Hacking Calc – The First Step

I’m happy to announce that the article I submitted to the OpenOffice.org Developer Article Contest has been selected as June’s winner! You can read my article here. Though this article attempts to cover the hard topic of hacking the core part of OO.o’s code base, I tried to keep it somewhat of an easy read.

I hope this article will help lower the initial barrier to entry, because hacking OO.o, though it admittedly comes with a steep learning curve, is quite fun once you set your foot in the door. So, even if you are a little intimidated by the sheer size of the code base, come and try with your hand a little. You might actually like it. :-)

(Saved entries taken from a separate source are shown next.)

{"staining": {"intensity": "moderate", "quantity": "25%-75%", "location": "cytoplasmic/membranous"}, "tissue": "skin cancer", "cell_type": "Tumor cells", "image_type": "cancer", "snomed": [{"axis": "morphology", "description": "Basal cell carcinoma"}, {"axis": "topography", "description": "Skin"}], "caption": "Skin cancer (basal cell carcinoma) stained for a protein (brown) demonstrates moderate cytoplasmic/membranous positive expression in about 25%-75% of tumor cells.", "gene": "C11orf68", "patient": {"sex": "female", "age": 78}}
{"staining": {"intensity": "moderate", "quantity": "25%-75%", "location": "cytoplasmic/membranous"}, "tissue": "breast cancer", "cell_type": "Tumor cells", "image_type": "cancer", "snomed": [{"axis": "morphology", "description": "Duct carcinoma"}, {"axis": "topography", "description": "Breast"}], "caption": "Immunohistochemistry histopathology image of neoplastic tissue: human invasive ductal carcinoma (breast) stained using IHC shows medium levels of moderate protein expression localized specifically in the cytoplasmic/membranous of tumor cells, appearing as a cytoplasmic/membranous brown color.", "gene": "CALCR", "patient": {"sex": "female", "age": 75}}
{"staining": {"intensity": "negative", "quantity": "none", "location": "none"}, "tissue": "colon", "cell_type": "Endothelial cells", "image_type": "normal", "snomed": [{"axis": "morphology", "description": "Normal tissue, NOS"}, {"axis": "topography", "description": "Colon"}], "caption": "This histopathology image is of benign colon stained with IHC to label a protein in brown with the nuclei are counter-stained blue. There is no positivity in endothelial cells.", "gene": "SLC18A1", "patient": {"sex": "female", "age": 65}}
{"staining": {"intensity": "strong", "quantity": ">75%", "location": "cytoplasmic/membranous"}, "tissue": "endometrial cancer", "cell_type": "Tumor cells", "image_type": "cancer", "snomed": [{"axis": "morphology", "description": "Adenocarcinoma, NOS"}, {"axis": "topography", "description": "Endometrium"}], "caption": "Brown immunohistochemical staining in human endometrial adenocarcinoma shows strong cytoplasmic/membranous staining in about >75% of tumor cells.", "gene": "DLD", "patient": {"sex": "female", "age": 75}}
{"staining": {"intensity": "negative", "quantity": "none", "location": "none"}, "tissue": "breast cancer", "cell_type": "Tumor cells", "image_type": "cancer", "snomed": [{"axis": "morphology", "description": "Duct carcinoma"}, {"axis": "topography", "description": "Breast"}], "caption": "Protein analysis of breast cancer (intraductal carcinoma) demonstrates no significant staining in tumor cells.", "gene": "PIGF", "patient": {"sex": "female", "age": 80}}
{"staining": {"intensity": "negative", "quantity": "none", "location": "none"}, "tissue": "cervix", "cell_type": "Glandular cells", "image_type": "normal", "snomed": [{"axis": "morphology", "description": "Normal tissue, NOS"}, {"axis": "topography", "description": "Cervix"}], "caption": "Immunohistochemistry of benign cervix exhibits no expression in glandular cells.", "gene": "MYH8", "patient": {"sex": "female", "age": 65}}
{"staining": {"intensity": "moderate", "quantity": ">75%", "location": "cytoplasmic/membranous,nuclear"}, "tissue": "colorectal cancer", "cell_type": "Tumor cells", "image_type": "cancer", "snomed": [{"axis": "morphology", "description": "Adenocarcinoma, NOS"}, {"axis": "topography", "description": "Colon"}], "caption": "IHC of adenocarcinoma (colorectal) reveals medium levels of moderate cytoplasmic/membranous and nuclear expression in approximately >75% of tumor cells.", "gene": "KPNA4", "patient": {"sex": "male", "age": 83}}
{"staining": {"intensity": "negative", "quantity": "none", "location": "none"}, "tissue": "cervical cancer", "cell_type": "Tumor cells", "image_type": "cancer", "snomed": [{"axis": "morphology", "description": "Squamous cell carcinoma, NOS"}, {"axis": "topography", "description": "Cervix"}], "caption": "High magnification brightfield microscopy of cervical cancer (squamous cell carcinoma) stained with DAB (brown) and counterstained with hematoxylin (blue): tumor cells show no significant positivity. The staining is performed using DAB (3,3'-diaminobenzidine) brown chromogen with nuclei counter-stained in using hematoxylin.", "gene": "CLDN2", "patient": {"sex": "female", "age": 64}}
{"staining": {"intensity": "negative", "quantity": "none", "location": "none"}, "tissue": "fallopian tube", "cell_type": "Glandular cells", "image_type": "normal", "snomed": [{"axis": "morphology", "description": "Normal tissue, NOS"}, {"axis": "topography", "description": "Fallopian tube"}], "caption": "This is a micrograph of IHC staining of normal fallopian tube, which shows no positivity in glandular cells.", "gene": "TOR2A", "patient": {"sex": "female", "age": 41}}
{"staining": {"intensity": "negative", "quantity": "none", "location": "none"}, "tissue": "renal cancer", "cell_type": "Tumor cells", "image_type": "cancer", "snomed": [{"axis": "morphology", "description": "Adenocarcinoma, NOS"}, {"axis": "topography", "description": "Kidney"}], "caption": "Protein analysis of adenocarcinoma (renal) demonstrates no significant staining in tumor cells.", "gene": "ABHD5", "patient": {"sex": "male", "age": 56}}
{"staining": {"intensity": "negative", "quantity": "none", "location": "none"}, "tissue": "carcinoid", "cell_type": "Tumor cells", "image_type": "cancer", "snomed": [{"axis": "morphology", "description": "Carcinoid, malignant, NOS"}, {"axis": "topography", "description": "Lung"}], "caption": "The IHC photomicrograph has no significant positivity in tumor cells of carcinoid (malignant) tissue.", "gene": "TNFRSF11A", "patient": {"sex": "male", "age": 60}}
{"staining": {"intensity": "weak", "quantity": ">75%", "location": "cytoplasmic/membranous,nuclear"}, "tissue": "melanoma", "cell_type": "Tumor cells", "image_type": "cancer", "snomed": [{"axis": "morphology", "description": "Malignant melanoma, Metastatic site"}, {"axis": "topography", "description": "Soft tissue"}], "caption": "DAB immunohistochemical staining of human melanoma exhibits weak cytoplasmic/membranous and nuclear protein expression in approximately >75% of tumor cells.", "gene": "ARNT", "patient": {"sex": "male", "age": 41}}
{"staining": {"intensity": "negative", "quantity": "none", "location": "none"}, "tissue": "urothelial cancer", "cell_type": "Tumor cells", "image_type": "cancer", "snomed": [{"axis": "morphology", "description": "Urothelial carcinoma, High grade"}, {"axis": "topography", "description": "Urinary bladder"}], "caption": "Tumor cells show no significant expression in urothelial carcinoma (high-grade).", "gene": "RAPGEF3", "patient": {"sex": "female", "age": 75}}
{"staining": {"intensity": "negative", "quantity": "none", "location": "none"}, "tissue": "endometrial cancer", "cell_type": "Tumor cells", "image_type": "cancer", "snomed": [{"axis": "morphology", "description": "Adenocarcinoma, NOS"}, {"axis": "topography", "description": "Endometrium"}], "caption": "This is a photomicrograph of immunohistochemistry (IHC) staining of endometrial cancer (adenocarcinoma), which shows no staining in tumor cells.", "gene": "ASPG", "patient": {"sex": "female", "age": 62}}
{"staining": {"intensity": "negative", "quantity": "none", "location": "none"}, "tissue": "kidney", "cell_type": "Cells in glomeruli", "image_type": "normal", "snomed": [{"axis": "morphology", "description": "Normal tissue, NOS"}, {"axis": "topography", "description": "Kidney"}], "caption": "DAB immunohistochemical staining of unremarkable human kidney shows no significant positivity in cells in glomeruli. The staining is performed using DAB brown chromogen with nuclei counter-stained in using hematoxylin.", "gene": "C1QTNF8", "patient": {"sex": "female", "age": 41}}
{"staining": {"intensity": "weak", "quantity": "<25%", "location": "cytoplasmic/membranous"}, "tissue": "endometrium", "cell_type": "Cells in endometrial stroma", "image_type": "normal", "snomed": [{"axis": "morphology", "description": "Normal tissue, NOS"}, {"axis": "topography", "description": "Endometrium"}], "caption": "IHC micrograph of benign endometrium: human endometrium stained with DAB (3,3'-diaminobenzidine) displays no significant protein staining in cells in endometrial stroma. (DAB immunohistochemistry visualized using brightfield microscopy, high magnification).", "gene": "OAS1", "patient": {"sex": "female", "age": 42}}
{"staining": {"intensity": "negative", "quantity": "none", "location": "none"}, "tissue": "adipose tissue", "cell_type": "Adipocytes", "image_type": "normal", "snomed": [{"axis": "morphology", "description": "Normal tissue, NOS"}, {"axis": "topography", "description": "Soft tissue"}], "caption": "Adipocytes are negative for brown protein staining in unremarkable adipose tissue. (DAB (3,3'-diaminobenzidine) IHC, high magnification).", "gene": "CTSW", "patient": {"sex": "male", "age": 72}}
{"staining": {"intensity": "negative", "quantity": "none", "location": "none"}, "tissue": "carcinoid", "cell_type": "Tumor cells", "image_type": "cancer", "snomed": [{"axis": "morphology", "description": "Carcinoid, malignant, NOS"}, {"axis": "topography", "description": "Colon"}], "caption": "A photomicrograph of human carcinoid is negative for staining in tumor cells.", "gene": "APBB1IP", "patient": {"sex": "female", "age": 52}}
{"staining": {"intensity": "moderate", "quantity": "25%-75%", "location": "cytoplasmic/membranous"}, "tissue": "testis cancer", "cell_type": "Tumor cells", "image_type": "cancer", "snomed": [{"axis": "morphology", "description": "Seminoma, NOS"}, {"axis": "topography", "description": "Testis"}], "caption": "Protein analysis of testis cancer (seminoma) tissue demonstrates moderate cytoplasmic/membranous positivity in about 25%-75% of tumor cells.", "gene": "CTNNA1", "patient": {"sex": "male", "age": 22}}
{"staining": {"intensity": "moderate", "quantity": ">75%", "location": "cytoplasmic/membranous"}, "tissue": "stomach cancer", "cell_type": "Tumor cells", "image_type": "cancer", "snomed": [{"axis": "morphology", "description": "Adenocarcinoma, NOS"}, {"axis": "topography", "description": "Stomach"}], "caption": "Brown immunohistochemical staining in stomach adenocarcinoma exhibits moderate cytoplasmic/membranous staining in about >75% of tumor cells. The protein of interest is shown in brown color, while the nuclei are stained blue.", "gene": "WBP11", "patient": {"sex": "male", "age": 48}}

Interested in writing your own article for the contest? Cool. Go read the guideline and submit your own!

Recent activities

So, I have several things going on at the moment:

  • I have just registered for my final exam for the class I’ve been taking since December. This class has certainly been an eye-opener, especially for someone like myself who’d been coding in high-level languages with only a vague understanding of low level architectural stuff.
  • I’ve started looking at lp_solve for possible integration into Calc Solver, and solicited for some interests. This Solver task, admittedly, has become much, much, more than what one person can handle. So, strategic change is necessary to keep things moving. I’ve also updated the wiki page to add more content.
  • Created a new wiki page for Statistical Data Analysis Tool project, to hopefully mobilize the near-death-experienced-yet-still-important project for Calc. There is no content on this page yet as it is still pretty much a skeleton. I wonder if this project will ever gain enough momentum to get it going…

Current status

First off, my coding activity on solver is progressing very slow these days. Mostly because, besides my day job as a software engineer, I’ve been taking a class at a nearby college since January, and its class work (homework and programming assignments etc.) is taking up the bulk of my free time. This class finishes in May, so hopefully I will have more time to spend for the solver project once this is all done.

Also, for those who haven’t noticed, there is now a Windows binary available thanks to Kami’s contribution, so to those of you who have been waiting for a Windows version, now is your chance. :-) It’s available at the usual place.

Ok, so…, here is the update on my solver. I’m pretty much done with my revised simplex code, and now I’m shifting my focus to improving the (upper-and-lower) bounded revised simplex code. After a couple of test runs I’ve realized that the bounded simplex’s initial solution search is still pretty weak, so, that code needs to be improved first before anything else.

As an aside, here is an interesting page on Calc’s performance optimization bits by Michael and his gang.

New LU factorization in matrix inverse algorithm

One of the things I wanted to do as a remedy to my simplex algorithm (refer to my last blog entry) was to switch to another algorithm for LU factorization which is used in my matrix inverse algorithm. The original LU factorization algorithm obviously was not robust enough to inverse an initial matrix generated in solving Markus’ model. This time, instead of blindly looking for a new algorithm to use all over the net, I decided to dive into Calc’s code to see what algorithm Calc uses internally for matrix inversion since Calc was able to inverse the very matrix my own algorithm was not.

Of course, I can’t just copy and paste Calc’s matrix inverse code, but luckily there was a reference within the code from which it was derived, and I just happened to have a copy of that very same reference which one of my friends was kind enough to lend to me a few weeks ago. Lucky me!

Anyway, now my solver can at least solves Markus’ model, though my solution differs from the Excel Solver’s solution that he included because of simplex’s positive variable limitation (his Excel solution included negative numbers). Adding support for negative numbers shouldn’t be too complex, but requires a bit more work.

The new snapshot (revision 101) is up which includes this new LU factorization algorithm.

Studying…

I have been busy studying data structure for the past week to partly refresh and partly deepen my understanding of the subject. The obvious side-effect of this is that I haven’t been able to spend much time coding. But hopefully this study effort will pay off.

Also, I’m firmly convinced that I need to spend significant amount of time studying on matrix computation essentials in order to be able to develop reasonably-fast matrix calculation algorithms (I got the book by the way). The algorithms I use for linear programming relies heavily on matrix operations, so this effort is absolutely important. And yes, I am aware that there are libraries out there that already do fast matrix computations, but using them without having some idea of what they may be doing internally bothers me quite a bit.

Meanwhile, my patch for fixing Calc’s erf/erfc functions (i55735) is proposed for 2.0.2. Jody helped me on minor performance improvement.